Next month my doctor is sending me to have a cystoscopy.
I thought it meant that I’ll have a camera put up my bum, so doctors can have a look around.
I was imagining a massive Polaroid camera that they’ll insert up there, only for it to get stuck, and then every time I fart a photo will come out.
But apparently, that’s not how a cystoscopy works, but it would make for a funny story, right?
This all began before Christmas when I was experiencing pain in one of my testicles. My doctor performed some tests, and found traces of blood in my urine. He prescribed antibiotics.
A few weeks later I had to provide another urine sample, and there were still traces of blood in it.
My doctor performed a prostate check, which for the uninitiated, means he had to stick his finger up my bum.

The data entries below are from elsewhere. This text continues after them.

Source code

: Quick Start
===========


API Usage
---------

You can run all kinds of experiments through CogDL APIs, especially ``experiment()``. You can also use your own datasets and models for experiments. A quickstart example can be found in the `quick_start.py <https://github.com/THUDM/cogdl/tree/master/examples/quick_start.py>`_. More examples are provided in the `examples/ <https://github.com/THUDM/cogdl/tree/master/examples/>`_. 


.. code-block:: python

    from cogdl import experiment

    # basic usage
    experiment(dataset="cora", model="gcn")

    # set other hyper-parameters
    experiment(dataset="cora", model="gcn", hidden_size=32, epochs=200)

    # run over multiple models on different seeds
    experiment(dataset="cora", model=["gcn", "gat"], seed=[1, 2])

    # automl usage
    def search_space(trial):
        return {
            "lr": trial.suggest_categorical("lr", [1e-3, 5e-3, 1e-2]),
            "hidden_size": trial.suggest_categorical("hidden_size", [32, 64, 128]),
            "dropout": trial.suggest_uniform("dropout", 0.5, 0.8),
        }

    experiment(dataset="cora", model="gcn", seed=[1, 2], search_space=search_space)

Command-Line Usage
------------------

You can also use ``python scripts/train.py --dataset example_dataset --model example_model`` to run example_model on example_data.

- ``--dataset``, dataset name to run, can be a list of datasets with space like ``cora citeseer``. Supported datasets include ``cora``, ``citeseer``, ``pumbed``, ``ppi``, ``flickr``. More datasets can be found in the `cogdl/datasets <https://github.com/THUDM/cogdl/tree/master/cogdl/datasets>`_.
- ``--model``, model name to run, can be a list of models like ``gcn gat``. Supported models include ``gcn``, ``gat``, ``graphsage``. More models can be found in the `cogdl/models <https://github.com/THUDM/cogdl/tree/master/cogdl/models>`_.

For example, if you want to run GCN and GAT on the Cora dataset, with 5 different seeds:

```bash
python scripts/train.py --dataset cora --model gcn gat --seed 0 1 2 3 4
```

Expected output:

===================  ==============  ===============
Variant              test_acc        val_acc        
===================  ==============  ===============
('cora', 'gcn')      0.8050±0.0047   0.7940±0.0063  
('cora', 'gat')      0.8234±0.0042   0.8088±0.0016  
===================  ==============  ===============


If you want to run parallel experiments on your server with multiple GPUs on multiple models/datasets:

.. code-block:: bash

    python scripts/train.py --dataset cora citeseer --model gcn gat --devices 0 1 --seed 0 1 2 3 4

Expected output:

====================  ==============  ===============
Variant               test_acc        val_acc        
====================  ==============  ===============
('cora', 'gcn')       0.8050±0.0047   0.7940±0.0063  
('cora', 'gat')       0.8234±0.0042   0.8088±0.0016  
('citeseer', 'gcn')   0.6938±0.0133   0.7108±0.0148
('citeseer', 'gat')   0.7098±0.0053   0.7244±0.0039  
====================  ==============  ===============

It would be very easy to insert (so to speak) a joke here, you know, I wouldn’t have minded if he’d asked me first, but I’ll try to restrain myself.
I had to pull my trousers and underwear down, obviously, then lie on my side on the examination table, with my knees tucked up to my chest, to allow the, er, area to be accessible.
He said my prostate felt fine, and then a subsequent blood test also came back fine, but he said because of your age – I’m 43 – I’m going to refer you to the urology department at the hospital.
And, so, that is why I am going to have a cystoscopy, which, by the way, means sticking a camera in my dick and up my urethra to look inside my bladder.
I guess if that camera gets stuck up there, it would bring a whole new meaning to the phrase selfie stick.